Some people at the Sleep Medicine Division of Harvard Medical School did think about this and decided to investigate. (1)
So thee possibilities suggest themselves: it could be that you eat a lot in the evening and that holds you over, or sleep suppresses appetite and you’re still sleepy in the morning or your bio-rhythm clock influences hunger. They decided to investigate this third possibility. They took 12 non-obese adults and staggered their sleep-wake cycles in the sleep lab and then monitored their appetite by questionnaire and by how much they ate in the various parts of the “day.” They found that the circadian rhythm of sleep wake cycles did indeed influence their appetite. So they were less hungry after the eight-hour sleep part of the cycle and most hungry eight to 10 hours into the wake part of the cycle. Appetite was not influenced by how much they ate altogether over 24 hours or kinds of food.
These authors didn’t measure them but they figure that neural and hormonal mechanisms must be involved in driving the rhythms of hunger and appetite.
How could this information help to explain obesity or treat obesity? There is a widely accepted negative correlation between sleep duration and obesity but either sleep or obesity could be either cause or effect and that correlation may or may not have anything to do with your bio-rhythms.

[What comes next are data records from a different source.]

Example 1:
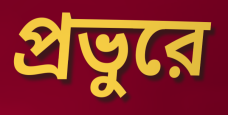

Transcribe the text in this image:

প্রভুরে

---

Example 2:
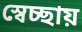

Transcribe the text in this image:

স্বেচ্ছায়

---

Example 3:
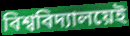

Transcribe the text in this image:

বিশ্ববিদ্যালয়েই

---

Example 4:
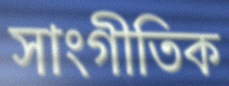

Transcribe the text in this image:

সাংগীতিক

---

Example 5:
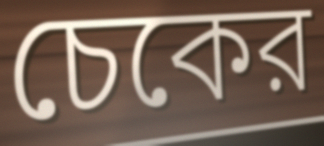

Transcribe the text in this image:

চেকের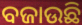
ବଜାଉଛିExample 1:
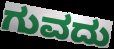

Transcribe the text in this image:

ಗುವದು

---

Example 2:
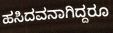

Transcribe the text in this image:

ಹಸಿದವನಾಗಿದ್ದರೂ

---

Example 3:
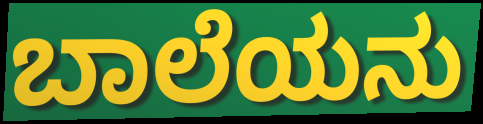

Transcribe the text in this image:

ಬಾಲೆಯನು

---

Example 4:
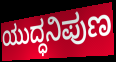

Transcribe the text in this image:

ಯುದ್ಧನಿಪುಣ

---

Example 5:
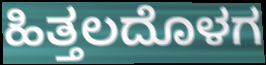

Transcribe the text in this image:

ಹಿತ್ತಲದೊಳಗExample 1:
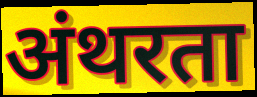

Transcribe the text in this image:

अंथरता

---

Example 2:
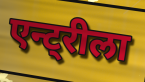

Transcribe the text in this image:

एन्ट्रीला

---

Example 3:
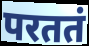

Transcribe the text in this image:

परततं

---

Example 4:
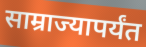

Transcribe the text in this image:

साम्राज्यापर्यंत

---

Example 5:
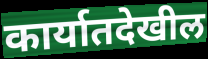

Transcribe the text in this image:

कार्यातदेखीलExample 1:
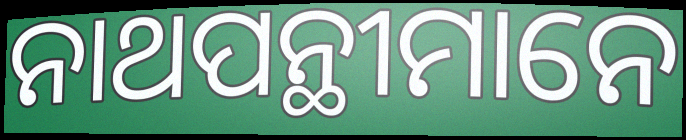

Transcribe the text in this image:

ନାଥପନ୍ଥୀମାନେ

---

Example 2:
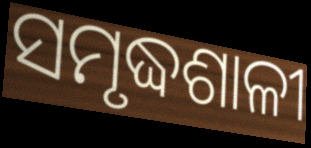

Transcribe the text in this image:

ସମୃଦ୍ଧଶାଳୀ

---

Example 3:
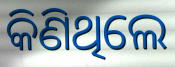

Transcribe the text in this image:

କିଣିଥିଲେ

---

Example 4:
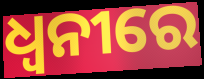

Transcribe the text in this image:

ଧ୍ଵନୀରେ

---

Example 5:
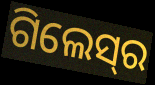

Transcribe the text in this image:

ଗିଲେସ୍‍ର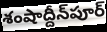
శంషాద్దీన్‌పూర్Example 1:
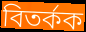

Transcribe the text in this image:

বিতৰ্কক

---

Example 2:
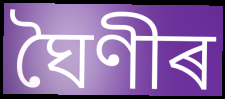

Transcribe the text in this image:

ঘৈণীৰ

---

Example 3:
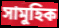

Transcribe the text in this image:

সামুহিক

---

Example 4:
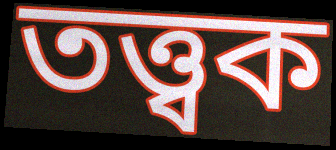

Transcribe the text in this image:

তত্ত্বক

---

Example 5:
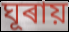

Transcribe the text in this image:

ঘূৰায়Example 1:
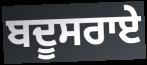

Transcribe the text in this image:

ਬਦੂਸਰਾਏ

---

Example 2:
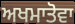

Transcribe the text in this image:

ਅਖਮਾਤੋਵਾ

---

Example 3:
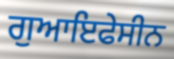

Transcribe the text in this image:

ਗੁਆਇਫੇਸੀਨ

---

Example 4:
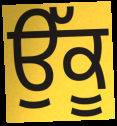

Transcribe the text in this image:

ਉੱਕੂ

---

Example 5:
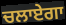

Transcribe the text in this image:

ਚਲਾਏਗਾ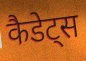
कैडेट्स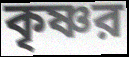
কৃষ্ণর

Also eating a lot in the afternoon and taking a siesta doesn’t represent a big change in this cycle.
Maybe you could try eating more, or at least something, in the morning when you’re not hungry and less in the evening when you are most hungry.
1. Scheer, FAJL, Morris CJ, Shea SA. The internal circadian clock increases hunger and appetite in the evening independent of food intake and other behaviors. Obesity 2013;21(3):421-3.